Having trouble with the SD library's File class

I have this code that is supposed to open/create and empty the specified file and then simply write 4 lines of text to the file.

But every time I examine the contents of the file on the SD card, it is empty.

So what is that you have to do with that File class to get it to actually commit what you have written to it to the physical SD card?

I don’t seem to have any problems with the read operations.

CTextFile is a wrapper class I have written to allow me to do text based write and reads etc and the source and header file are attached.

  if (SD.exists(m_strTXTEmailFilename))
  {
    CTextFile file(m_strTXTEmailFilename, FILE_WRITE);
    if (file)
    {
      file.writeLine(m_strEmail);
      file.writeLine(m_strMailServer);
      file.writeLine(m_strUsername);
      file.writeLine(m_strPassword);
    }
    else
      error(F("Wifi.cpp"), __LINE__);
    file.close();
  }

TextFile.cpp (2.29 KB)

TextFile.h (1.62 KB)

You could have posted those files, rather than attaching them. They're not very big. You left out the "common.h" file, too, so no one can actually test or modify the code to get it working.

A full compileable *.ino file would help, too.

CTextFile is a wrapper class I have written

Pretending to be a Microsoft developer? Why? Isn’t the word “class” in the file sufficient to define that TextFile is a class?

But every time I examine the contents of the file on the SD card, it is empty.

Is that the case WITHOUT using the wrapper class? In other words, are we debugging a hardware problem (with the SD shield), a software problem (with the SD and related classes), or a development problem (with your wrapper class)?

PaulS: Pretending to be a Microsoft developer? Why? Isn't the word "class" in the file sufficient to define that TextFile is a class?

You may not like the Microsoft naming convention but I have not come across a better one. The C clearly denotes that identifier as a class, not a struct or anything else. When I first learned C at Latrobe University I also used the 'TextFile' type naming convention and, at times, I go confused between class definitions and variable names etc.

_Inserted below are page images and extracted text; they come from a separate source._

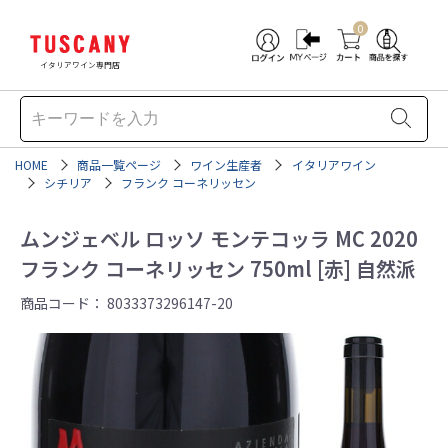
0
イタリアワイン専門店
HOME
商品一覧ページ
ワイン生産者
イタリアワイン
シチリア
フランク コーネリッセン
ムンジェベル ロッソ モンテコッラ MC 2020
フランク コーネリッセン 750ml [赤] 自然派
商品コード：
8033373296147-20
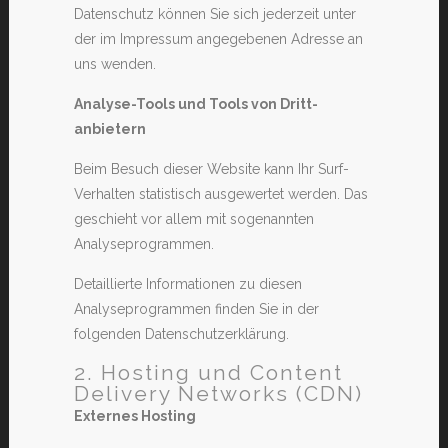
Datenschutz können Sie sich jederzeit unter
der im Impressum angegebenen Adresse an
uns wenden.
Analyse-Tools und Tools von Dritt­
anbietern
Beim Besuch dieser Website kann Ihr Surf-
Verhalten statistisch ausgewertet werden. Das
geschieht vor allem mit sogenannten
Analyseprogrammen.
Detaillierte Informationen zu diesen
Analyseprogrammen finden Sie in der
folgenden Datenschutzerklärung.
2. Hosting und Content
Delivery Networks (CDN)
Externes Hosting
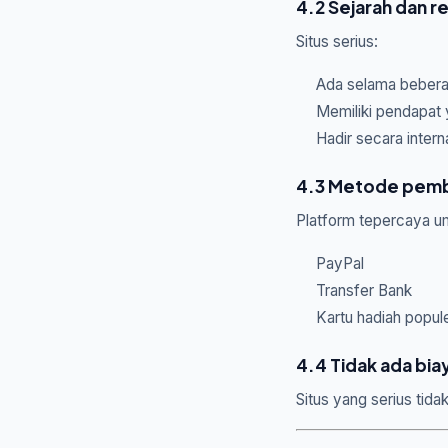
4.2 Sejarah dan r
Situs serius:
Ada selama bebera
Memiliki pendapat 
Hadir secara intern
4.3 Metode pemb
Platform tepercaya 
PayPal
Transfer Bank
Kartu hadiah popul
4.4 Tidak ada bi
Situs yang serius tid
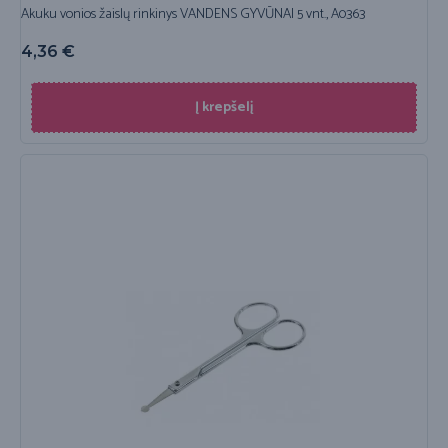
Akuku vonios žaislų rinkinys VANDENS GYVŪNAI 5 vnt., A0363
4,36
€
Į krepšelį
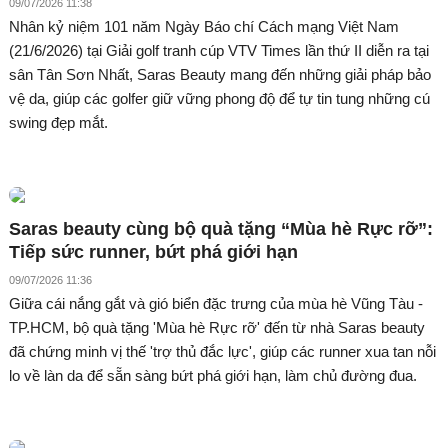
09/07/2026 11:38
Nhân kỷ niệm 101 năm Ngày Báo chí Cách mạng Việt Nam
(21/6/2026) tại Giải golf tranh cúp VTV Times lần thứ II diễn ra tại
sân Tân Sơn Nhất, Saras Beauty mang đến những giải pháp bảo
vệ da, giúp các golfer giữ vững phong độ để tự tin tung những cú
swing đẹp mắt.
Saras beauty cùng bộ quà tặng “Mùa hè Rực rỡ”:
Tiếp sức runner, bứt phá giới hạn
09/07/2026 11:36
Giữa cái nắng gắt và gió biển đặc trưng của mùa hè Vũng Tàu -
TP.HCM, bộ quà tặng 'Mùa hè Rực rỡ' đến từ nhà Saras beauty
đã chứng minh vị thế 'trợ thủ đắc lực', giúp các runner xua tan nỗi
lo về làn da để sẵn sàng bứt phá giới hạn, làm chủ đường đua.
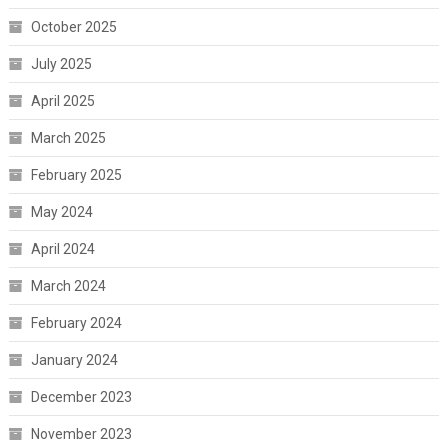
October 2025
July 2025
April 2025
March 2025
February 2025
May 2024
April 2024
March 2024
February 2024
January 2024
December 2023
November 2023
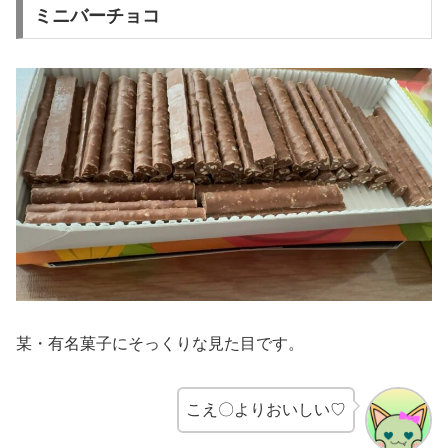
ミニバーチョコ
某・有名菓子にそっくりな見た目です。
こえ〇よりおいしい♡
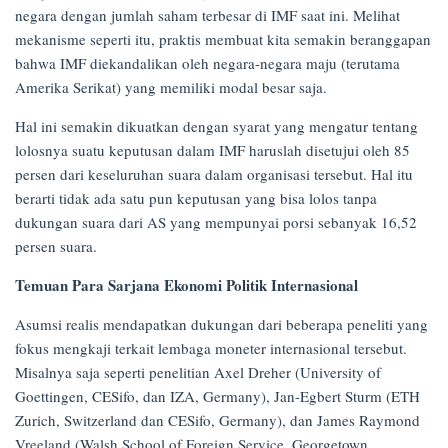
negara dengan jumlah saham terbesar di IMF saat ini. Melihat
mekanisme seperti itu, praktis membuat kita semakin beranggapan
bahwa IMF diekandalikan oleh negara-negara maju (terutama
Amerika Serikat) yang memiliki modal besar saja.
Hal ini semakin dikuatkan dengan syarat yang mengatur tentang
lolosnya suatu keputusan dalam IMF haruslah disetujui oleh 85
persen dari keseluruhan suara dalam organisasi tersebut. Hal itu
berarti tidak ada satu pun keputusan yang bisa lolos tanpa
dukungan suara dari AS yang mempunyai porsi sebanyak 16,52
persen suara.
Temuan Para Sarjana Ekonomi Politik Internasional
Asumsi realis mendapatkan dukungan dari beberapa peneliti yang
fokus mengkaji terkait lembaga moneter internasional tersebut.
Misalnya saja seperti penelitian Axel Dreher (University of
Goettingen, CESifo, dan IZA, Germany), Jan-Egbert Sturm (ETH
Zurich, Switzerland dan CESifo, Germany), dan James Raymond
Vreeland (Walsh School of Foreign Service, Georgetown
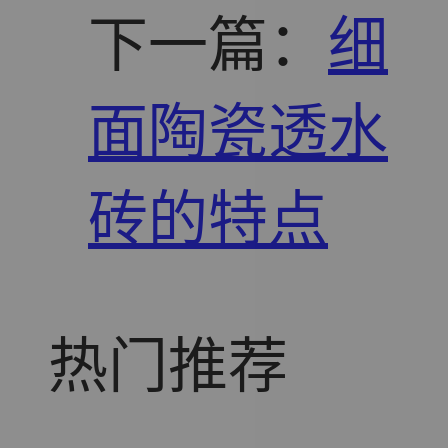
下一篇：
细
面陶瓷透水
砖的特点
热门推荐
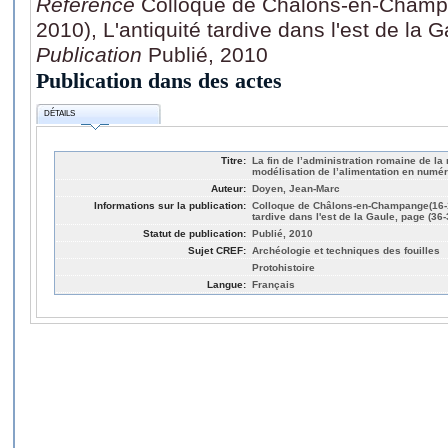
Référence
Colloque de Châlons-en-Champ
2010), L'antiquité tardive dans l'est de la 
Publication
Publié, 2010
Publication dans des actes
DÉTAILS
Titre:
La fin de l’administration romaine de 
modélisation de l’alimentation en numéra
Auteur:
Doyen, Jean-Marc
Informations sur la publication:
Colloque de Châlons-en-Champange(16-1
tardive dans l'est de la Gaule, page (36-
Statut de publication:
Publié, 2010
Sujet CREF:
Archéologie et techniques des fouilles
Protohistoire
Langue:
Français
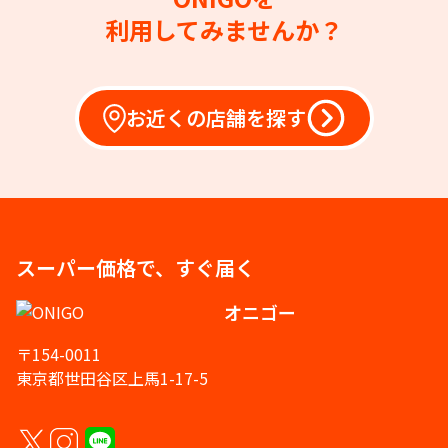
利用してみませんか？
お近くの店舗を探す
スーパー価格で、すぐ届く
オニゴー
〒154-0011
東京都世田谷区上馬1-17-5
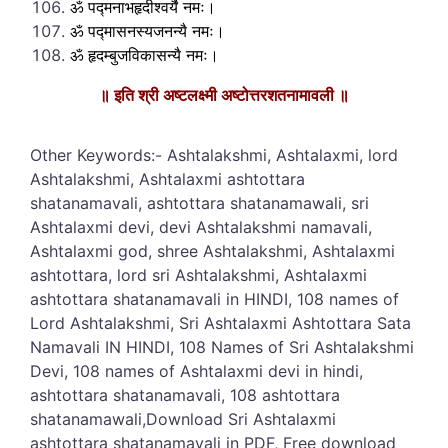
ॐ पद्मनाभहृदीश्वर्यै नमः।
ॐ पद्मासनस्यजनन्यै नमः।
ॐ हृदम्बुजविकासन्यै नमः।
॥ इति श्री अष्टलक्ष्मी अष्टोत्तरशतनामावली ॥
Other Keywords:- Ashtalakshmi, Ashtalaxmi, lord
Ashtalakshmi, Ashtalaxmi ashtottara
shatanamavali, ashtottara shatanamawali, sri
Ashtalaxmi devi, devi Ashtalakshmi namavali,
Ashtalaxmi god, shree Ashtalakshmi, Ashtalaxmi
ashtottara, lord sri Ashtalakshmi, Ashtalaxmi
ashtottara shatanamavali in HINDI, 108 names of
Lord Ashtalakshmi, Sri Ashtalaxmi Ashtottara Sata
Namavali IN HINDI, 108 Names of Sri Ashtalakshmi
Devi, 108 names of Ashtalaxmi devi in hindi,
ashtottara shatanamavali, 108 ashtottara
shatanamawali,Download Sri Ashtalaxmi
ashtottara shatanamavali in PDF, Free download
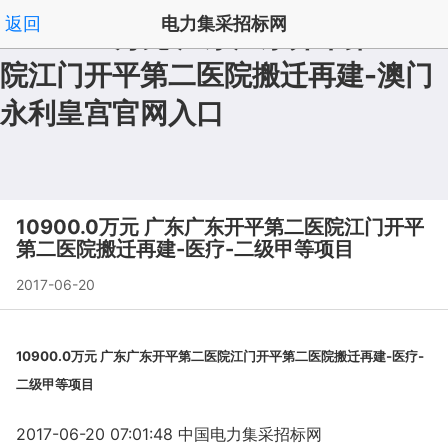
返回
电力集采招标网
10900.0万元 广东广东开平第二医
院江门开平第二医院搬迁再建-澳门
拟在建澳门永利皇宫澳门永利皇宫官网入口官网入口首
|
永利皇宫官网入口
页
频道列表
|
', '取消');">
10900.0万元 广东广东开平第二医院江门开平
第二医院搬迁再建-医疗-二级甲等项目
2017-06-20
10900.0万元 广东广东开平第二医院江门开平第二医院搬迁再建-医疗-
二级甲等项目
2017-06-20 07:01:48 中国电力集采招标网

I also use the microsoft m_n.../n..., m_str.../str... naming conventions. Sometimes I invent my own along similar lines, e.g. m_array.../array...

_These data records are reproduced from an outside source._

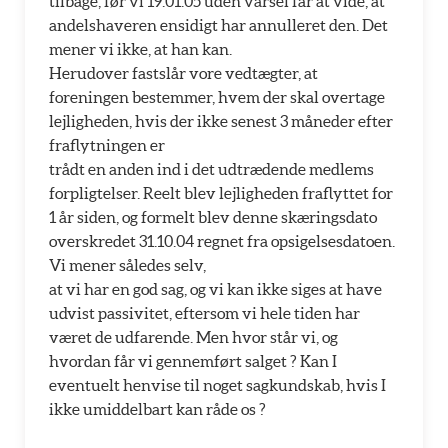
tilbage, før vi 19.01.05 uden varsel får at vide, at
andelshaveren ensidigt har annulleret den. Det
mener vi ikke, at han kan.
Herudover fastslår vore vedtægter, at
foreningen bestemmer, hvem der skal overtage
lejligheden, hvis der ikke senest 3 måneder efter
fraflytningen er
trådt en anden ind i det udtrædende medlems
forpligtelser. Reelt blev lejligheden fraflyttet for
1 år siden, og formelt blev denne skæringsdato
overskredet 31.10.04 regnet fra opsigelsesdatoen.
Vi mener således selv,
at vi har en god sag, og vi kan ikke siges at have
udvist passivitet, eftersom vi hele tiden har
været de udfarende. Men hvor står vi, og
hvordan får vi gennemført salget ? Kan I
eventuelt henvise til noget sagkundskab, hvis I
ikke umiddelbart kan råde os ?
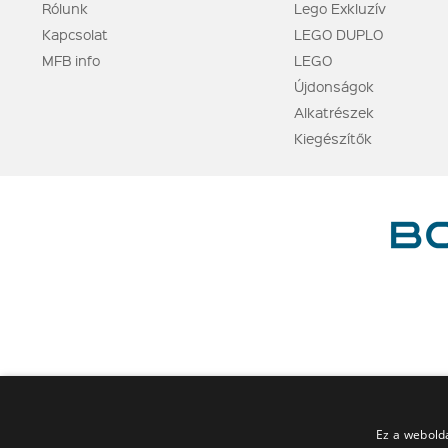
Rólunk
Lego Exkluzív
Kapcsolat
LEGO DUPLO
MFB info
LEGO
Újdonságok
Alkatrészek
Kiegészítők
Ez a webolda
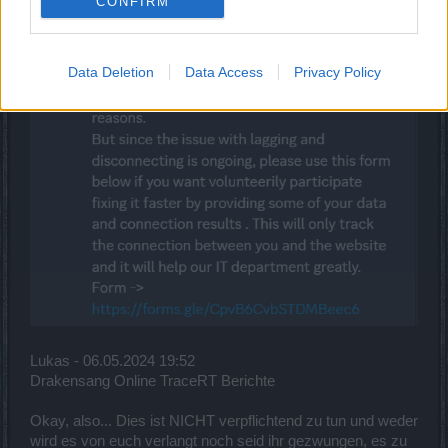
CONFIRM
Data Deletion
Data Access
Privacy Policy
Lukas - 06.05.2024 19:52
Drakensang Online TraceRT Berichte
Okay, also... Dies ist NICHT verpflichtend zu tun und weder
wird es von euch verlangt noch seid ihr gezwungen, es zu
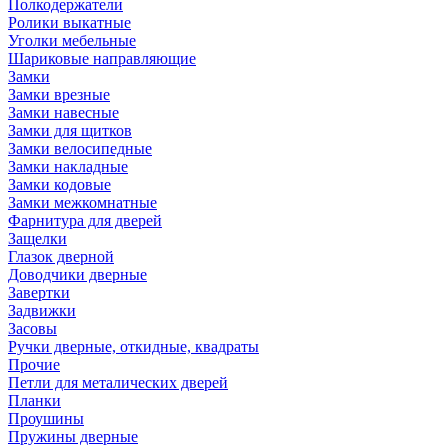
Полкодержатели
Ролики выкатные
Уголки мебельные
Шариковые направляющие
Замки
Замки врезные
Замки навесные
Замки для щитков
Замки велосипедные
Замки накладные
Замки кодовые
Замки межкомнатные
Фарнитура для дверей
Защелки
Глазок дверной
Доводчики дверные
Завертки
Задвижки
Засовы
Ручки дверные, откидные, квадраты
Прочие
Петли для металических дверей
Планки
Проушины
Пружины дверные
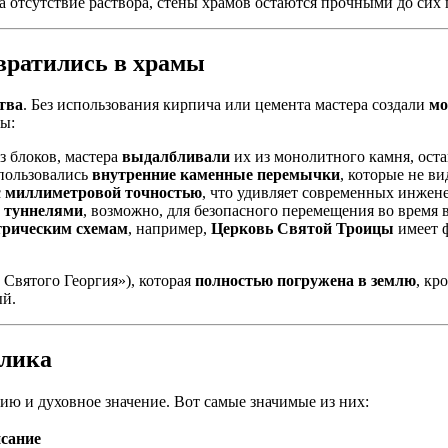
а отсутствие раствора, стены храмов остаются прочными до сих 
вратились в храмы
тва
. Без использования кирпича или цемента мастера создали
мо
ы:
з блоков, мастера
выдалбливали
их из монолитного камня, ост
пользовались
внутренние каменные перемычки
, которые не в
с
миллиметровой точностью
, что удивляет современных инжен
 туннелями
, возможно, для безопасного перемещения во время 
трическим схемам
, например,
Церковь Святой Троицы
имеет 
Святого Георгия»), которая
полностью погружена в землю
, кр
ый.
олика
ю и духовное значение. Вот самые значимые из них:
сание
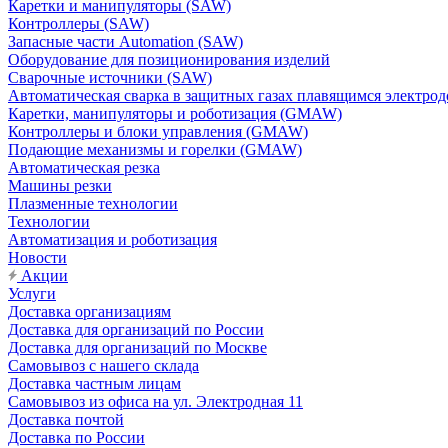
Каретки и манипуляторы (SAW)
Контроллеры (SAW)
Запасные части Automation (SAW)
Оборудование для позиционирования изделий
Сварочные источники (SAW)
Автоматическая сварка в защитных газах плавящимся электр
Каретки, манипуляторы и роботизация (GMAW)
Контроллеры и блоки управления (GMAW)
Подающие механизмы и горелки (GMAW)
Автоматическая резка
Машины резки
Плазменные технологии
Технологии
Автоматизация и роботизация
Новости
Акции
Услуги
Доставка организациям
Доставка для организаций по России
Доставка для организаций по Москве
Самовывоз с нашего склада
Доставка частным лицам
Самовывоз из офиса на ул. Электродная 11
Доставка почтой
Доставка по России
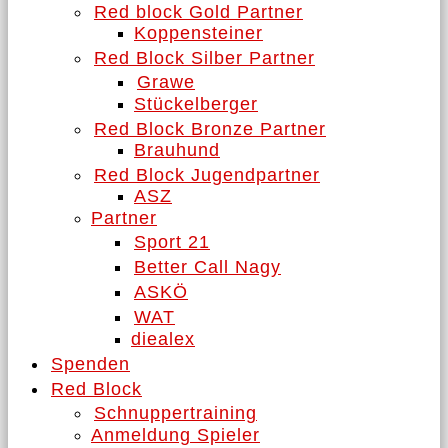
Red block Gold Partner
Koppensteiner
Red Block Silber Partner
Grawe
Stückelberger
Red Block Bronze Partner
Brauhund
Red Block Jugendpartner
ASZ
Partner
Sport 21
Better Call Nagy
ASKÖ
WAT
diealex
Spenden
Red Block
Schnuppertraining
Anmeldung Spieler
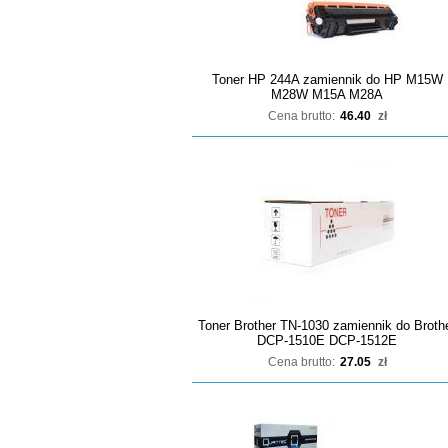
Toner HP 244A zamiennik do HP M15W
M28W M15A M28A
Cena brutto:
46.40
zł
Toner Brother TN-1030 zamiennik do Broth
DCP-1510E DCP-1512E
Cena brutto:
27.05
zł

It just avoids so much confusion when you return to your code months or years later.

PaulS: Is that the case WITHOUT using the wrapper class? In other words, are we debugging a hardware problem (with the SD shield), a software problem (with the SD and related classes), or a development problem (with your wrapper class)?

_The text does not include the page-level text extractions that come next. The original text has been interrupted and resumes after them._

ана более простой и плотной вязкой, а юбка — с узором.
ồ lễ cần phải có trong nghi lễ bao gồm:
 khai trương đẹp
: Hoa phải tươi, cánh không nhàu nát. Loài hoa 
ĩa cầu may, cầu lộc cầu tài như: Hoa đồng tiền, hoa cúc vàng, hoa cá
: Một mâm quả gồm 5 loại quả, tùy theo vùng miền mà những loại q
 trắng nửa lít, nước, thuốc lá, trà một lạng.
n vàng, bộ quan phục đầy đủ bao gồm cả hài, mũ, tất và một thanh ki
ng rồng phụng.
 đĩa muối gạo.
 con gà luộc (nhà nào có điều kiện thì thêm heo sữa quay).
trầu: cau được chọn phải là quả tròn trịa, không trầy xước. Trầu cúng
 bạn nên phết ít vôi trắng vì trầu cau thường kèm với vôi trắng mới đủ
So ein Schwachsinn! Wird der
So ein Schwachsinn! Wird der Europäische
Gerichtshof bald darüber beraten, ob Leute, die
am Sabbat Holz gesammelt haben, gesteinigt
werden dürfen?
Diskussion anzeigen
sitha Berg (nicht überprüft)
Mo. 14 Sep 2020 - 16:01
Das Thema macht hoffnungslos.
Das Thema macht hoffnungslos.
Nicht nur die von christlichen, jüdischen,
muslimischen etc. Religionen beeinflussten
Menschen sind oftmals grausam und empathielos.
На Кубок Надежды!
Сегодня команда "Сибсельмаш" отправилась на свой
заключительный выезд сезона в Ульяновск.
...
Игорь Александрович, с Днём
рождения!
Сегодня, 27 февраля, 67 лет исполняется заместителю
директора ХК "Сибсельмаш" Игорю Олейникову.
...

My wrapper class functions just call functions on the TextFile object inside so I can't see how that can be a problem.

Like I said I can edit the contents in windows and then read them just fine on the arduino.

It has got to be something to do with the way I am opening the file.

The examples show you how to read a file, append to a file and create a file.

But there are none that show you how to rewrite a file - open it for writing and empty the contents, i.e. no examples that use the o_trunc attribute.

I am wondering if that is the cause of this strange error.

Come to think of it I originally was opening files for writing using O_WRITE | O_CREATE, and assumed that it was equivalent to that in Unix and Borland C where it would open the file for writing and empty the contents.

But instead I found that that O_WRITE | O_CREATE was the same as readwrite in the other to platforms, and I was appending new data to the end of the existing contents.

Write operations were working fine then.

Perhaps I need to ditch this mode and have my wrapper class delete the file and then re-create it.

Then I can just append to the end of an empty file.

boylesg: The examples show you how to read a file, append to a file and create a file.

What examples?

OldSteve: What examples?

The examples that came with the SD library?

Never mind anyway I just figured out what I was doing wrong.

My ::dump() function was not closing the file after it dumped the contents.

Subsequent calls to open must have then been destroying the file contents.

And I think this is a far less misleading means of opening files in different modes:

define READ O_READ

define READ_APPEND (O_READ | O_WRITE | O_CREAT)

define APPEND (O_WRITE | O_CREAT)

define REWRITE (O_WRITE | O_CREAT | O_TRUNC)

The author had (O_READ | O_WRITE | O_CREAT) defined as FILE_WRITE

boylesg: The examples that came with the SD library?

Ah, now I'm with you. I thought you meant examples of your class. It's late at night here, (1am now), and I get slower as the day wears on. :D (And I looked 3 times to see if you'd attached some examples that I'd missed. :-* )

A moot point now, anyway. Glad you got it sorted out.

My ::dump() function was not closing the file after it dumped the contents.

That is exactly why I asked if we were debugging the SD library or your library. Turns out we were debugging your library.